### [What you have to do]
Find where "535 393 577.3" occurs in the data below, and retype that line and every later line exactly.
[[ Data for this task open ]]
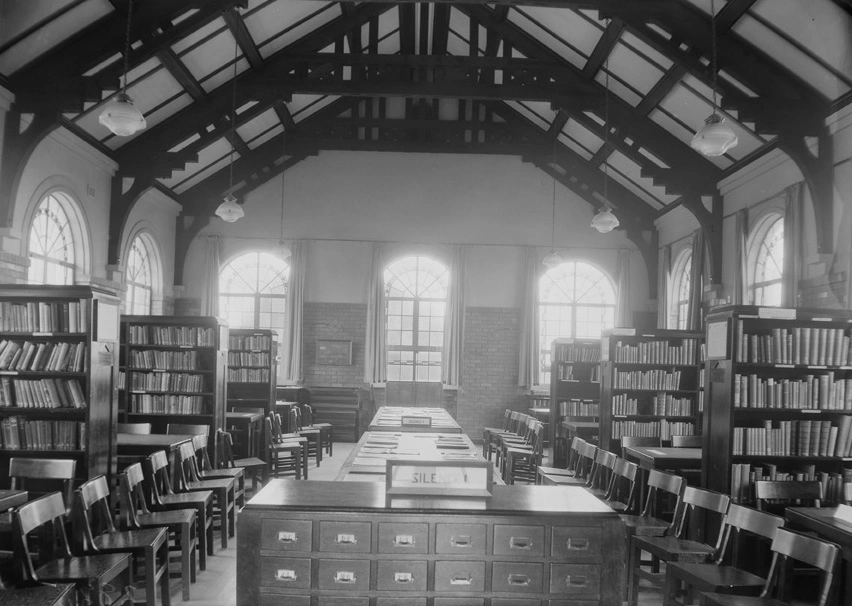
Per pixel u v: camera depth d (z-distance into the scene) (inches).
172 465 261.1
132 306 506.6
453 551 151.0
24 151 323.9
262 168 585.0
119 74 328.5
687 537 255.1
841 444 241.0
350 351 585.0
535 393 577.3
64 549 170.1
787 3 284.8
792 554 150.4
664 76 383.6
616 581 152.6
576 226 592.4
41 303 243.9
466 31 504.1
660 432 366.9
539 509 153.8
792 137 328.5
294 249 585.0
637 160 454.9
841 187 318.0
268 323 590.6
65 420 249.8
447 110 593.0
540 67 442.0
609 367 369.7
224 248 587.2
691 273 483.2
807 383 240.4
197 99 428.5
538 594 151.9
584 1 329.7
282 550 151.2
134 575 216.4
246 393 450.9
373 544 150.6
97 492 184.9
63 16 306.5
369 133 587.8
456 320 584.4
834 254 325.1
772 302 397.7
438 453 254.4
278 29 416.5
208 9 334.0
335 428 565.6
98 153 415.2
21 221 339.3
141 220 496.1
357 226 592.4
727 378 240.1
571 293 597.6
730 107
[[ Data for this task closed ]]
### [Worked solution]
535 393 577.3
64 549 170.1
787 3 284.8
792 554 150.4
664 76 383.6
616 581 152.6
576 226 592.4
41 303 243.9
466 31 504.1
660 432 366.9
539 509 153.8
792 137 328.5
294 249 585.0
637 160 454.9
841 187 318.0
268 323 590.6
65 420 249.8
447 110 593.0
540 67 442.0
609 367 369.7
224 248 587.2
691 273 483.2
807 383 240.4
197 99 428.5
538 594 151.9
584 1 329.7
282 550 151.2
134 575 216.4
246 393 450.9
373 544 150.6
97 492 184.9
63 16 306.5
369 133 587.8
456 320 584.4
834 254 325.1
772 302 397.7
438 453 254.4
278 29 416.5
208 9 334.0
335 428 565.6
98 153 415.2
21 221 339.3
141 220 496.1
357 226 592.4
727 378 240.1
571 293 597.6
730 107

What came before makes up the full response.